By calling the Bank independent, people want to endow it with an authority and wisdom that it often does not possess. The false narrative implies that all politicians and the Treasury some of them lead is by definition biased, foolish, unable to make good judgements. In contrast the politics free Bank as an independent can make accurate and uncluttered judgements for the greater good.
The underlying assumption is the Bank employs special experts who are uniquely qualified to predict the future course of the economy and to make well informed and well intentioned judgements about it. Every one of these assumptions should be subject to challenge, as they are all wrong.

The Bank has been “independent” since 1997. Over that time period its economic forecasting record has been no better than the typical private sector average, which it often sticks close to. Like most professional forecasters the Bank completely missed the banking crash and great recession until it was in full swing. The Bank on the way to “independence” in the later 1980s was similarly unable to forecast the devastating consequences of joining the European Exchange Rate Mechanism, a policy it actively promoted.

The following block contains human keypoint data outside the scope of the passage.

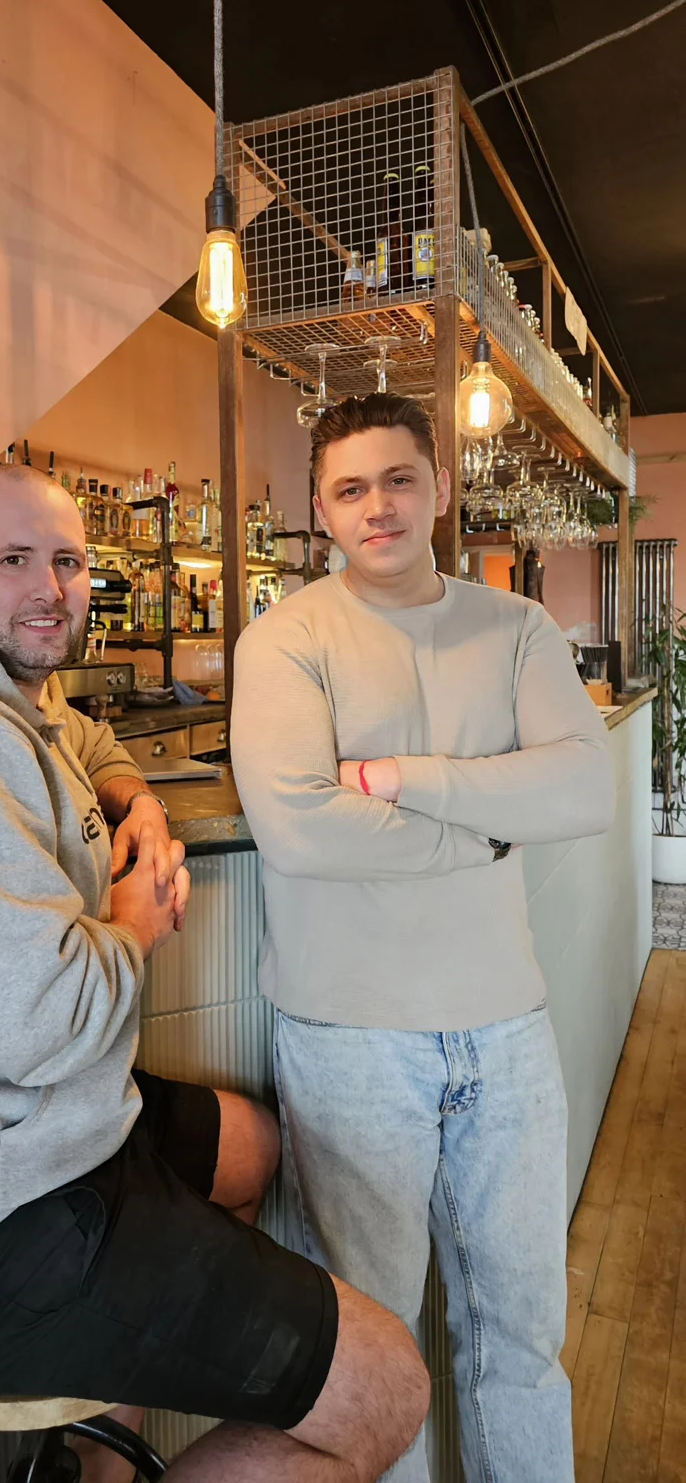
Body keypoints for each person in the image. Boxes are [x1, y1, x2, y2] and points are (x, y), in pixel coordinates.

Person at [0, 462, 429, 1483]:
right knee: (389, 1386)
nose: (48, 588)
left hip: (23, 1140)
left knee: (255, 1147)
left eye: (67, 562)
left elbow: (79, 733)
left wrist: (131, 794)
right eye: (13, 562)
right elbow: (42, 1025)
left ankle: (96, 1464)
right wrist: (131, 926)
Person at [230, 393, 615, 1483]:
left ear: (439, 486)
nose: (377, 506)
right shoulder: (285, 638)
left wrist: (410, 783)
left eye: (398, 478)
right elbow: (300, 828)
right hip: (349, 1040)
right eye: (350, 489)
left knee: (524, 1341)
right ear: (320, 509)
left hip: (507, 1028)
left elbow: (580, 784)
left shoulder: (516, 629)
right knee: (370, 1355)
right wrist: (489, 824)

It is difficult to see the Bank is politics free. It shares many of the assumptions of the governing elite and the general economics profession. It plays politics all the time, operating day to day with regular exchanges with the Treasury and wider government. It holds news conferences and intervenes in the political debate, as it did notably in the run up to the EU referendum when it decided to support the losing side. The Bank relies heavily on a concept of capacity utilisation influencing inflation and expectations in a way which is difficult to measure. It is tortured by trying to define the cycle in an age of huge technical changes to products and buying patterns.

I find it difficult to distinguish most of the time between the Treasury view and the Bank view. They usually forecast similar outcomes, and usually agree about the direction of policy. That is a good thing when they get it right, but a bad thing when they make one of their periodic large collective errors of judgement. Where the Treasury and the Bank have disagreed, as over rate cuts during the banking crash, the Treasury was on the right side of the argument.

The truth is there is no magic expertise held by the Bank that makes them uniquely able to set interest rates well. It is a judgement. It helps to study what has happened, and to have some knowledge and experience of what is likely to happen for given changes of policy. The Treasury is as able to do that as the Bank, and an private sector forecaster or economically literate business can do it as well. Better policy making results from a clash of views and from open minded study of what a range of experts are saying.

Bank “independence” has coincided with the worst banking crash since the 1930s, with a great recession, and a long period of depressed rates and slowish growth. Is that the best we can settle for?